Implantable drug pumps are commonly equipped with an internal drug storage reservoir of 30 to 50 ml. Bigger reservoirs are possible but impose severe limitations on the physical and clinical acceptability of the implant. If the continuous (24 hour a day 7 days a week) block of the patient's renal nerve is desired, and a conventional peripheral nerve blocking technique is used, the implanted pump reservoir will need to be refilled every day or even more frequently. This is possible but not practical, since refilling of the pump is associated with the skin puncture, causing pain and leading to the risk of local and systemic infection. Also, daily infusion of a large amount of drug can result in a serious risk to the patient's health, especially if the patient has a weak heart. Notably the same drug bupivacaine is effective in a much lower doze when delivered directly to the targeted nerve tissue in the patient's spine. For example, an effective intrathecal (spinal) pain block can be achieved with 2–5 ml of bupivacaine. This observation shows that more targeted delivery of the same drug to the nerve tissue can result in 10 times or more reduction of the amount of drug needed for nerve blocking.

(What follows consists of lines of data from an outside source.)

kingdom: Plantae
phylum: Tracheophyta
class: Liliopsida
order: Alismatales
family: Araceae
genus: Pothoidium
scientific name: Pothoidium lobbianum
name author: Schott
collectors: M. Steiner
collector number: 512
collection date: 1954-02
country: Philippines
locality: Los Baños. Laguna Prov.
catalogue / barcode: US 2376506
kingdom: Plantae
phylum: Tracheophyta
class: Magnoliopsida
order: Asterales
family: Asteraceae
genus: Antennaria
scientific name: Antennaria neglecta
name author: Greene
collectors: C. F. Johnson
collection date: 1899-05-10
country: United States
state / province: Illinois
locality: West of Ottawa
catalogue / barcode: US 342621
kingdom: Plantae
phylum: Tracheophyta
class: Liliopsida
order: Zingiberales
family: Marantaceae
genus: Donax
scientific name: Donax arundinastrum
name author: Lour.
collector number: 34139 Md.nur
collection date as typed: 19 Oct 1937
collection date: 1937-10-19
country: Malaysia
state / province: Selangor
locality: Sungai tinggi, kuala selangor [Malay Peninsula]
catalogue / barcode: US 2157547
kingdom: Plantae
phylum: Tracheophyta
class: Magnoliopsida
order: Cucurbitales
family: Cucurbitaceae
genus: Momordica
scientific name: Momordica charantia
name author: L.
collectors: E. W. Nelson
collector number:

It is therefore the purpose of this invention to provide novel methods and implantable devices that will effectively block renal nerve by targeting the delivery of the selected drug to the nerve, reducing dissipation of the drug into the surrounding tissue, reducing the amount of drug stored in the device and increasing the time interval between the refilling or replacement of the device. It is also the purpose of this invention to enable testing of the effectiveness of the renal nerve blockade and to perform the renal block automatically, intermittently and/or periodically in the clinical scenarios where the continuous block is not desired.